Work to be completed
Rewrite every line of the data below with "common name" replaced by "vernacular name", leaving everything else unchanged.

>> begin Given information

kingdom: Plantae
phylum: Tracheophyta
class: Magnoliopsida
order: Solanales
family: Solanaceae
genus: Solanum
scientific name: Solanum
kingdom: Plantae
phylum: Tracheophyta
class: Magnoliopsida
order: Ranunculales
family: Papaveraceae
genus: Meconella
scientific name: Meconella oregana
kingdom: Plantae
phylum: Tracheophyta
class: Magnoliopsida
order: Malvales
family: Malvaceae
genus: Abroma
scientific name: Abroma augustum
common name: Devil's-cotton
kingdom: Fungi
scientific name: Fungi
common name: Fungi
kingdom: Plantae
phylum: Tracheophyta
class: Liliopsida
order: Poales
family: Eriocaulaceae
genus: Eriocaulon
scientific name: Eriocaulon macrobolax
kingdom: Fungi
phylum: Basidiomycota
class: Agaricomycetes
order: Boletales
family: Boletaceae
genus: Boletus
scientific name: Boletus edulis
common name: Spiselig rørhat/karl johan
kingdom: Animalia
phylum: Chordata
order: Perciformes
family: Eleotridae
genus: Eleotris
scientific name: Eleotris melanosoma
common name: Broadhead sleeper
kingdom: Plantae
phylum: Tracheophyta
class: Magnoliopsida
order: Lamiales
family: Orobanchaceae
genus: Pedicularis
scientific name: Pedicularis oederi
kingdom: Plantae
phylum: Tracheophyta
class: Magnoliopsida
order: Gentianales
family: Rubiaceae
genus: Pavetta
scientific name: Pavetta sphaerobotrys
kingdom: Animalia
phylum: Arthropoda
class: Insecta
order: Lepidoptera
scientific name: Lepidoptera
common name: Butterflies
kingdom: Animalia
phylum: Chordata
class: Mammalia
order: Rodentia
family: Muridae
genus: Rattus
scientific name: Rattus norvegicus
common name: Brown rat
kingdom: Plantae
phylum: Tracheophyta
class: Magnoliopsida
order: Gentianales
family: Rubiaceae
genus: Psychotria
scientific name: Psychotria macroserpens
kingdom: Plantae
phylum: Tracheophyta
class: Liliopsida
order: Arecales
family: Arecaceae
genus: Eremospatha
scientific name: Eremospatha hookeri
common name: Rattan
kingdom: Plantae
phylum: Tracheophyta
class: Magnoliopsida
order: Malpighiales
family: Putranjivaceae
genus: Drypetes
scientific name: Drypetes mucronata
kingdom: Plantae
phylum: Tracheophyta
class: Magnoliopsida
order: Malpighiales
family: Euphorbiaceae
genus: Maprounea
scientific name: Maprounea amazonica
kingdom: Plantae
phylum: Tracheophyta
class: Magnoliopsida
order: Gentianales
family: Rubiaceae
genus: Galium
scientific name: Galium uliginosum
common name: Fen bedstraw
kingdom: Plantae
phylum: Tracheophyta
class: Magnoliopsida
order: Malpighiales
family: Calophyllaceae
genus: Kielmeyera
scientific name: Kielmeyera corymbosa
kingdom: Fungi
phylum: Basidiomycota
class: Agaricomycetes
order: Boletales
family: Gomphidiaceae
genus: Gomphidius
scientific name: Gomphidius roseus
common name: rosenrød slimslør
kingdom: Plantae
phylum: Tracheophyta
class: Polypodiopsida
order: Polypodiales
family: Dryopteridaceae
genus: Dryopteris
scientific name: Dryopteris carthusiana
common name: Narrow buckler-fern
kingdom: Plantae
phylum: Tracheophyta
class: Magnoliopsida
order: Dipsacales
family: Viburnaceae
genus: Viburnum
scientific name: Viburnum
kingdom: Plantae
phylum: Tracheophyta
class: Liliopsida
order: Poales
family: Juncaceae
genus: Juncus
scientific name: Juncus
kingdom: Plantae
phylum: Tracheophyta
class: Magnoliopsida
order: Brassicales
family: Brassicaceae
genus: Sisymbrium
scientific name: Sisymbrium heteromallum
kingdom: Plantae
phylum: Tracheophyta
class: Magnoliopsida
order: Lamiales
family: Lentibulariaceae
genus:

>> end Given information

Correct response
kingdom: Plantae
phylum: Tracheophyta
class: Magnoliopsida
order: Solanales
family: Solanaceae
genus: Solanum
scientific name: Solanum
kingdom: Plantae
phylum: Tracheophyta
class: Magnoliopsida
order: Ranunculales
family: Papaveraceae
genus: Meconella
scientific name: Meconella oregana
kingdom: Plantae
phylum: Tracheophyta
class: Magnoliopsida
order: Malvales
family: Malvaceae
genus: Abroma
scientific name: Abroma augustum
vernacular name: Devil's-cotton
kingdom: Fungi
scientific name: Fungi
vernacular name: Fungi
kingdom: Plantae
phylum: Tracheophyta
class: Liliopsida
order: Poales
family: Eriocaulaceae
genus: Eriocaulon
scientific name: Eriocaulon macrobolax
kingdom: Fungi
phylum: Basidiomycota
class: Agaricomycetes
order: Boletales
family: Boletaceae
genus: Boletus
scientific name: Boletus edulis
vernacular name: Spiselig rørhat/karl johan
kingdom: Animalia
phylum: Chordata
order: Perciformes
family: Eleotridae
genus: Eleotris
scientific name: Eleotris melanosoma
vernacular name: Broadhead sleeper
kingdom: Plantae
phylum: Tracheophyta
class: Magnoliopsida
order: Lamiales
family: Orobanchaceae
genus: Pedicularis
scientific name: Pedicularis oederi
kingdom: Plantae
phylum: Tracheophyta
class: Magnoliopsida
order: Gentianales
family: Rubiaceae
genus: Pavetta
scientific name: Pavetta sphaerobotrys
kingdom: Animalia
phylum: Arthropoda
class: Insecta
order: Lepidoptera
scientific name: Lepidoptera
vernacular name: Butterflies
kingdom: Animalia
phylum: Chordata
class: Mammalia
order: Rodentia
family: Muridae
genus: Rattus
scientific name: Rattus norvegicus
vernacular name: Brown rat
kingdom: Plantae
phylum: Tracheophyta
class: Magnoliopsida
order: Gentianales
family: Rubiaceae
genus: Psychotria
scientific name: Psychotria macroserpens
kingdom: Plantae
phylum: Tracheophyta
class: Liliopsida
order: Arecales
family: Arecaceae
genus: Eremospatha
scientific name: Eremospatha hookeri
vernacular name: Rattan
kingdom: Plantae
phylum: Tracheophyta
class: Magnoliopsida
order: Malpighiales
family: Putranjivaceae
genus: Drypetes
scientific name: Drypetes mucronata
kingdom: Plantae
phylum: Tracheophyta
class: Magnoliopsida
order: Malpighiales
family: Euphorbiaceae
genus: Maprounea
scientific name: Maprounea amazonica
kingdom: Plantae
phylum: Tracheophyta
class: Magnoliopsida
order: Gentianales
family: Rubiaceae
genus: Galium
scientific name: Galium uliginosum
vernacular name: Fen bedstraw
kingdom: Plantae
phylum: Tracheophyta
class: Magnoliopsida
order: Malpighiales
family: Calophyllaceae
genus: Kielmeyera
scientific name: Kielmeyera corymbosa
kingdom: Fungi
phylum: Basidiomycota
class: Agaricomycetes
order: Boletales
family: Gomphidiaceae
genus: Gomphidius
scientific name: Gomphidius roseus
vernacular name: rosenrød slimslør
kingdom: Plantae
phylum: Tracheophyta
class: Polypodiopsida
order: Polypodiales
family: Dryopteridaceae
genus: Dryopteris
scientific name: Dryopteris carthusiana
vernacular name: Narrow buckler-fern
kingdom: Plantae
phylum: Tracheophyta
class: Magnoliopsida
order: Dipsacales
family: Viburnaceae
genus: Viburnum
scientific name: Viburnum
kingdom: Plantae
phylum: Tracheophyta
class: Liliopsida
order: Poales
family: Juncaceae
genus: Juncus
scientific name: Juncus
kingdom: Plantae
phylum: Tracheophyta
class: Magnoliopsida
order: Brassicales
family: Brassicaceae
genus: Sisymbrium
scientific name: Sisymbrium heteromallum
kingdom: Plantae
phylum: Tracheophyta
class: Magnoliopsida
order: Lamiales
family: Lentibulariaceae
genus:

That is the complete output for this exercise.